= Glossary of US mortgage terminology =

Terms pertaining to American mortgages include:

Main two types

Origination and Re-Financing
- Origination: starting from the scrap, Ex, A person wants to buy a home and goes to the bank for the same will get loan of 80% of their LTV.
- Re-finance: defaulted borrower can apply for the same refinancing procedure to re modify the loan term, interest rate.

==Mortgage types==
- Adjustable rate mortgage or ARM - A mortgage where the interest rate adjusts relative to a specified index + margin. E.g. COFI, LIBOR etc.
- Hybrid ARM - An adjustable rate mortgage where the initial 'start' rate is fixed for some portion of time (3,5,7, or 10 years) thereafter the interest rate adjusts (yearly or bi-annually) based on the sum of a specified index + margin.

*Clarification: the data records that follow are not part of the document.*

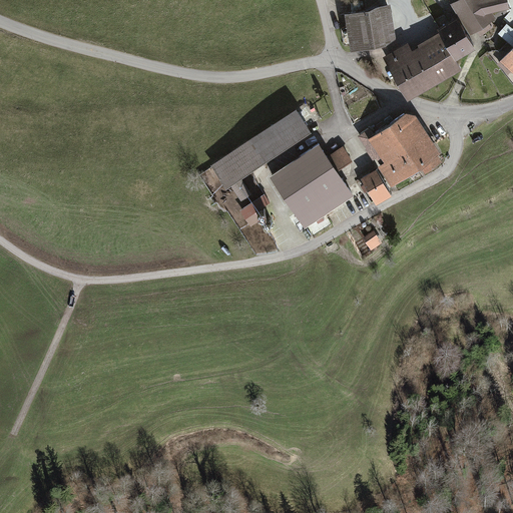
[(496,21),(492,14),(510,11),(508,0),(452,0),(476,35),(478,33),(481,37),(496,28),(493,23),(496,21)]
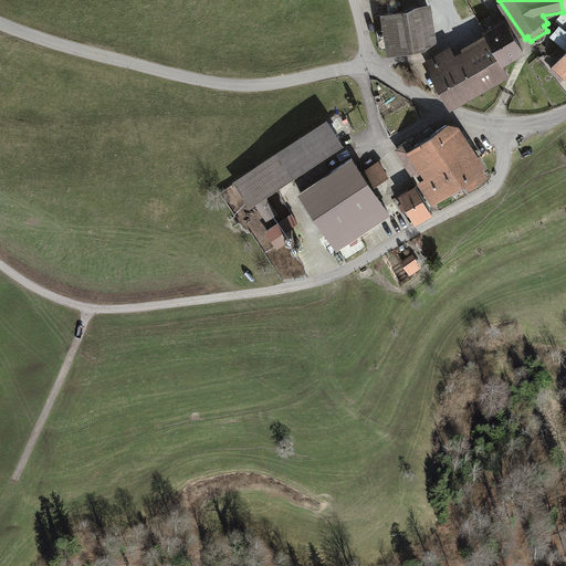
[(431,7),(383,16),(390,58),(417,52),(438,44),(431,7)]
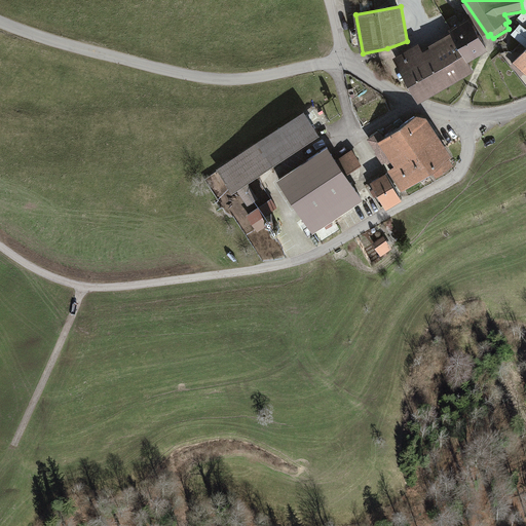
[(396,60),(421,104),(476,72),(471,63),(489,52),(470,19),(450,30),(452,34),(429,47),(430,48),(423,52),(419,45),(396,60)]
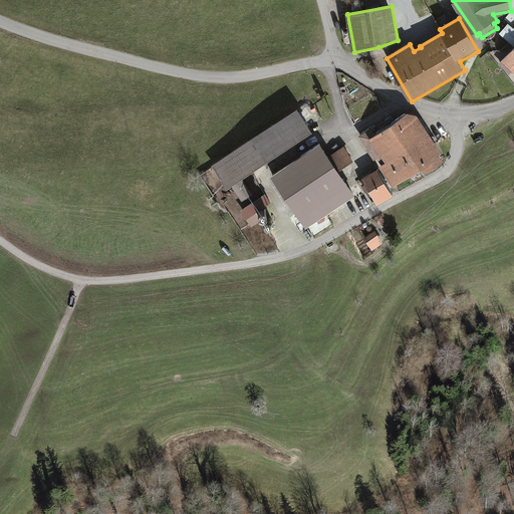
[(513,29),(509,25),(500,35),(513,47),(513,51),(504,64),(513,72),(513,29)]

E.g. 2/28 Arm, 3/1 Arm, 5/1 Arm, 7/1 Arm, 10/1 Arm, 3/6month arm, etc...
- Fixed rate mortgage or FRM - A mortgage where the interest rate and payment are fixed for the term of the loan.
- Negative amortization mortgage - where the payment may be less than the monthly accrued interest, and the outstanding interest is capitalized monthly into the loan balance.
- Balloon payment mortgage - A mortgage most commonly used in commercial real estate. The Balloon payment mortgage does not fully amortize over the term of the note, which leaves a balance due at maturity, known as a "balloon payment."
- Interest only mortgage - A type of mortgage where the borrower pays only the accruing interest on the principal balance. These payments on interest leave the principal balance unchanged.

==Terminology==
- Yield spread premium
- A par rate is the lowest interest rate a borrower qualifies for, given by the lender.
- Reset: interest rate and thus payments change periodically on ARMs.